Alterações – e perplexidades – no novo regime de distribuição de seguros
O novo regime jurídico da distribuição de seguros e de resseguros altera de forma profunda o paradigma que tem vigorado. Não obstante, os prazos transitórios, inicialmente generosos quando previstos na Diretiva de 2016, revelaram-se drasticamente curtos, quando transpostos para o ordenamento português.
Esta circunstância deve-se ao facto de a Diretiva prever que os Estados-Membros deveriam adotar as normas e regulamentos necessários à implementação da mesma até julho de 2017, para entrarem em vigor em 1 de outubro de 2018, mas o diploma que aprovou o novo regime apenas foi publicado no Diário da República no passado dia 16 de janeiro.
Assim, e na ausência de norma expressa quanto à data da respetiva entrada em vigor, a Lei 7/2019 entrou em vigor no dia 21 de janeiro de 2019. O legislador estabeleceu, porém, que, com exceção das disposições que habilitam a Autoridade de Supervisão a emitir normas regulamentares, a mesma produz efeitos retroativos a 1 de outubro de 2018.
Assim sendo, apesar de ficarem salvaguardados os requerimentos que se encontravam pendentes na referida data (em linha com o disposto na regra geral vertida no artigo 12.º do Código Civil), o calendário fixado suscitou um conjunto de perplexidades.
Com o desaparecimento da categoria de mediador de seguros ligado, a Lei determina que os candidatos a esta categoria deveriam alterar os respetivos requerimentos que se encontrassem pendentes na data da sua entrada em vigor. Sucede, porém, que a Lei determina que as referidas alterações deveriam ser solicitadas no prazo de 30 dias a partir da data de produção de efeitos da lei, isto é, a partir de 1 de outubro de 2018! Ou seja, quando no dia 21 de janeiro a lei entrou em vigor, este prazo de 30 dias já tinha expirado.

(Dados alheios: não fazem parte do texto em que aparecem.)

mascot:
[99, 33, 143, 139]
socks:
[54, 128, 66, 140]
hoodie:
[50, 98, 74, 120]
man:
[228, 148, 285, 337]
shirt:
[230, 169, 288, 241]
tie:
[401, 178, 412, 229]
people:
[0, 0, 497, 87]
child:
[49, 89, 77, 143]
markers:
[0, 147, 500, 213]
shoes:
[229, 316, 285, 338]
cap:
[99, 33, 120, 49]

Do mesmo modo, os mediadores de seguros ligados registados à data da produção de efeitos do diploma e que foram automaticamente reclassificados noutras categorias no dia 21 de janeir, ficaram obrigados a conformar-se com as novas regras no prazo de 120 dias a contar da data de produção de efeitos do novo regime. O mesmo prazo foi também conferido para o caso de os mediadores de seguros ligados reclassificados pretenderem registar-se numa categoria distinta daquela em que foram automaticamente convertidos. Ora, considerando que o diploma produziu efeitos a 1 de outubro de 2018, estes prazos terminaram em 29 de janeiro de 2019. Ou seja, no dia em que a Lei entrou em vigor já tinham decorrido 112 dias deste prazo, restando apenas aos operadores oito dias para adotarem os procedimentos aplicáveis.

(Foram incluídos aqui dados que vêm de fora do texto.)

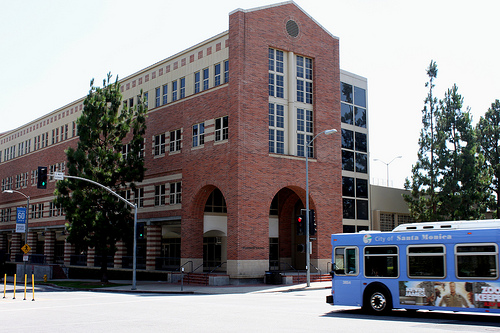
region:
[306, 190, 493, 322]
A blue bus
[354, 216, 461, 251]
Bus owned by the City of Santa Monica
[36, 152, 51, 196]
The stoplight is green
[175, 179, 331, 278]
Two archways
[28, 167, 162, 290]
Stoplight attached to a metal pole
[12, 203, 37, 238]
The sign says the number 60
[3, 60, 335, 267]
The building is made of brick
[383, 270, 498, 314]
Advertisement for the movie Zookeeper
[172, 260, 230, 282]
A short flight of stairs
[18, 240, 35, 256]
Pedestrian crossing sign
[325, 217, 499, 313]
part of a blue bus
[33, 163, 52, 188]
a black street light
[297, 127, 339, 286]
a tall gray street light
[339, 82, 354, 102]
a window of a building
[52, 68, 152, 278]
a tall green tree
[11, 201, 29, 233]
a blue and white flag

Finalmente, em sede de regime transitório, conferiu-se aos operadores um prazo até 23 de fevereiro de 2019 para se conformarem com as normas aplicáveis em matéria de qualificação adequada. Embora este prazo fique sempre prejudicado nos casos em que o cumprimento daquelas normas esteja condicionado a regulamentação prévia a emitir pela Autoridade de Supervisão, este foi o único prazo que não resultou prejudicado logo à partida pela produção retroativa de efeitos da Lei.
Atendendo ao supra exposto, e considerando que está em causa a adoção de novas políticas internas, a alteração de modelos contratuais existentes, a frequências de novos cursos de formação que terão ainda que ser reconhecidos pela Autoridade de Supervisão e a implementação de novos procedimentos internos, faria sentido que o legislador reequacionasse os prazos conferidos, permitindo a contagem dos mesmos a partir da data de entrada em vigor da lei ou, pelo menos, da data da sua publicação. É que, tal como ficaram estabelecidos, custa-nos a crer, como impõe o Código Civil, que, na fixação do sentido e alcance da lei, o legislador tenha consagrado as soluções mais acertadas.